What the task asks
Locate the line that contains "Epoch 7 (valid)". Print it and every subsequent line through the final line of the records, exactly and only those.

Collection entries
..........
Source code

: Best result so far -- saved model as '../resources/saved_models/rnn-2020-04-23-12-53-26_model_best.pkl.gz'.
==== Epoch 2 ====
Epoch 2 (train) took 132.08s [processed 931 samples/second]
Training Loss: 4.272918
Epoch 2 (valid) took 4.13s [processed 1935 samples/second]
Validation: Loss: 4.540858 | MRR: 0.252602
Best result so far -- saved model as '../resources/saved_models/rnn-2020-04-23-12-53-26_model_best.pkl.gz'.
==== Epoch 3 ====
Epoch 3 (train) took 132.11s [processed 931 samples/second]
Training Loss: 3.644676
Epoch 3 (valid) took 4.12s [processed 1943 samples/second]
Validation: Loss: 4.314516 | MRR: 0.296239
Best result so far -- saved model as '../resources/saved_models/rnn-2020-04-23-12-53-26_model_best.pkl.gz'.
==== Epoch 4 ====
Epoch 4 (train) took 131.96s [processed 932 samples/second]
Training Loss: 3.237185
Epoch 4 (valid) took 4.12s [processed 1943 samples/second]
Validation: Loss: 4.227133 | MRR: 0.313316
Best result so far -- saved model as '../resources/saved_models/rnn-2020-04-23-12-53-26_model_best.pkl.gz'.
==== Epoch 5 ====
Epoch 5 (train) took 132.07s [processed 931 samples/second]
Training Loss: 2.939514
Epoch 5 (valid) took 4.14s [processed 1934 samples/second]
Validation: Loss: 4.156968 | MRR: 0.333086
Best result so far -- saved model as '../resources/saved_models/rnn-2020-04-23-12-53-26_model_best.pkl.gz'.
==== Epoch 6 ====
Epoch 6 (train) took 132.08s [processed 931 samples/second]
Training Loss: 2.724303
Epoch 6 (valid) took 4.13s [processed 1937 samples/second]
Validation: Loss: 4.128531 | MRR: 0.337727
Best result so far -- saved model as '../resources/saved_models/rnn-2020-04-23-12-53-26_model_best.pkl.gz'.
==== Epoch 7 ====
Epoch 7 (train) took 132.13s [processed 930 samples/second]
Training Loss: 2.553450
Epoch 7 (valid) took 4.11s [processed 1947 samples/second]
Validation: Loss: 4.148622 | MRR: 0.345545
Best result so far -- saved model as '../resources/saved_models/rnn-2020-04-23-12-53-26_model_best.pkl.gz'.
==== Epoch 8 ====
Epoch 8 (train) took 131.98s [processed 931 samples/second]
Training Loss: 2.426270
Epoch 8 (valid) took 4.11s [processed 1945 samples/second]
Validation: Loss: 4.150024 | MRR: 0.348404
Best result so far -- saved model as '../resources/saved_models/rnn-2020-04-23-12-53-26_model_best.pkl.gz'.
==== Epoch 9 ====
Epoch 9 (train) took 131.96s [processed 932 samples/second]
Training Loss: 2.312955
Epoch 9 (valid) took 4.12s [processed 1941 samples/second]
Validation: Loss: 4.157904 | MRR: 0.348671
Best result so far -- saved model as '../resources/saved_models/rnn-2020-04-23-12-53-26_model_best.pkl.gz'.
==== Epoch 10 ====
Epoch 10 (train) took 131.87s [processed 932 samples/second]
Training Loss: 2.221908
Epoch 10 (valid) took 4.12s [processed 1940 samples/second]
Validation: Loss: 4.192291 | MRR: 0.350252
..........
Exercise answer
Epoch 7 (valid) took 4.11s [processed 1947 samples/second]
Validation: Loss: 4.148622 | MRR: 0.345545
Best result so far -- saved model as '../resources/saved_models/rnn-2020-04-23-12-53-26_model_best.pkl.gz'.
==== Epoch 8 ====
Epoch 8 (train) took 131.98s [processed 931 samples/second]
Training Loss: 2.426270
Epoch 8 (valid) took 4.11s [processed 1945 samples/second]
Validation: Loss: 4.150024 | MRR: 0.348404
Best result so far -- saved model as '../resources/saved_models/rnn-2020-04-23-12-53-26_model_best.pkl.gz'.
==== Epoch 9 ====
Epoch 9 (train) took 131.96s [processed 932 samples/second]
Training Loss: 2.312955
Epoch 9 (valid) took 4.12s [processed 1941 samples/second]
Validation: Loss: 4.157904 | MRR: 0.348671
Best result so far -- saved model as '../resources/saved_models/rnn-2020-04-23-12-53-26_model_best.pkl.gz'.
==== Epoch 10 ====
Epoch 10 (train) took 131.87s [processed 932 samples/second]
Training Loss: 2.221908
Epoch 10 (valid) took 4.12s [processed 1940 samples/second]
Validation: Loss: 4.192291 | MRR: 0.350252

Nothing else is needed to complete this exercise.